In Eldon E. Harmon v. State of Indiana, 20A03-1110-CR-529, the court ruled that imprecise measurements of “cooked” meth powder and the weight of liquid precursors to the drug were insufficient for the conviction and 40-year sentence with 30 executed.
“The sole basis for elevating Harmon’s offense from a Class B felony to a Class A felony was the weight of the drug. That is, to support the elevation, the State was required to prove beyond a reasonable doubt that Harmon manufactured at least three grams of methamphetamine,” Judge Paul Mathias wrote in a unanimous appeal that included a separate opinion from Judge Nancy Vaidik.
“Here, the State used an unreliable method to establish the weight element of the Class A felony offense. We acknowledge that, for reasons that are not readily apparent, the State Police Laboratory has a policy against weighing liquids.
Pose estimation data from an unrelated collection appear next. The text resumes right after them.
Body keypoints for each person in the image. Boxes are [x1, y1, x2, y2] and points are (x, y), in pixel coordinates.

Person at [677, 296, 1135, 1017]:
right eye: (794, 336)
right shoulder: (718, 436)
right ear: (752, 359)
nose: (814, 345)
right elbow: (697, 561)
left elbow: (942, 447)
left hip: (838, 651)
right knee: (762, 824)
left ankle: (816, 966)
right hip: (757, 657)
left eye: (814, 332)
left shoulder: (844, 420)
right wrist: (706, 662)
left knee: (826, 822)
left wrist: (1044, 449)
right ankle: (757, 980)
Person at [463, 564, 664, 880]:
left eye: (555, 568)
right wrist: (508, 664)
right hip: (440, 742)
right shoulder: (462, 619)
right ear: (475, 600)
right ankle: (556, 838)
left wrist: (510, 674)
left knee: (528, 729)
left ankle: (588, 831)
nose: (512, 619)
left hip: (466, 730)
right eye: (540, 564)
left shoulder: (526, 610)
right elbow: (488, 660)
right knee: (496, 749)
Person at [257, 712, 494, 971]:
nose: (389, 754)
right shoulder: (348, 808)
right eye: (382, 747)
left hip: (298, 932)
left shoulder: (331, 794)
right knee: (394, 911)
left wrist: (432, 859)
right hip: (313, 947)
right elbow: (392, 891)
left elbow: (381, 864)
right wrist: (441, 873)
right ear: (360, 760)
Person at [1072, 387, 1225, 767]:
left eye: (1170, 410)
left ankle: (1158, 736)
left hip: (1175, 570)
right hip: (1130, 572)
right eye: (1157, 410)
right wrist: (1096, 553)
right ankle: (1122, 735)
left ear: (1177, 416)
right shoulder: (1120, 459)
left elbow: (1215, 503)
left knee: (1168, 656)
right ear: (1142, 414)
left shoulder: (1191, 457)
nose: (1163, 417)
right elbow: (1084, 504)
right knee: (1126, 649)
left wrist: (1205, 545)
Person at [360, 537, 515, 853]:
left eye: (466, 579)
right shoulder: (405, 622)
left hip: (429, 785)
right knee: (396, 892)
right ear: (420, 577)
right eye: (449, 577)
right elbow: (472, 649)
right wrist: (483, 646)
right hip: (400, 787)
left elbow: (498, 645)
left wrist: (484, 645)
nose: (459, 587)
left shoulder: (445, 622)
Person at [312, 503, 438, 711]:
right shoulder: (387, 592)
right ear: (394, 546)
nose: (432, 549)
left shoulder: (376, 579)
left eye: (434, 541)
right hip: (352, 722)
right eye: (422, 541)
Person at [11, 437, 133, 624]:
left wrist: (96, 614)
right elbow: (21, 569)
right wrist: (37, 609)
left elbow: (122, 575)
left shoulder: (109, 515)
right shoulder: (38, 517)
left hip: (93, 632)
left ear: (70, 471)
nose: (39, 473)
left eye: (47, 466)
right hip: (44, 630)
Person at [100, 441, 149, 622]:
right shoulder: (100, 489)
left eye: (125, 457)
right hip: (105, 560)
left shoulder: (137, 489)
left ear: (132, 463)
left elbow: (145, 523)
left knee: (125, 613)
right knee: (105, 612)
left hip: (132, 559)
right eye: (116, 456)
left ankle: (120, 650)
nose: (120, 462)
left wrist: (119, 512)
But there were other, scientific ways the State could have established the actual, measured weight of the samples of liquid methamphetamine base,” Mathias wrote.
The techniques involved a state trooper weighing meth against packets of artificial sweetener, and what Harmon in his appeal referred to as jurors permitted to act as “human scales.”
“This evidence was inadequate to establish the ‘actual, measured weight,’” the ruling said.
Vaidik wrote in a concurring opinion that more clarity is needed with determining the weight of meth and its precursors for charging purposes.
Measuring the final product is clear-cut, she wrote, but “issues arise, however, when the manufacturing process has not been completed
and the methamphetamine is still mixed in with liquid ingredients. Varying methods have been used to determine the actual weight of the methamphetamine produced in this situation.
“I find the method of measuring the weight of the methamphetamine and the liquid together to be inherently problematic and to require
ascertaining the legislative intent behind the manufacturing-of-methamphetamine statute. I conclude that the legislature did not intend for the liquid byproduct of the manufacturing process to be included in the measurement of the weight of methamphetamine involved.”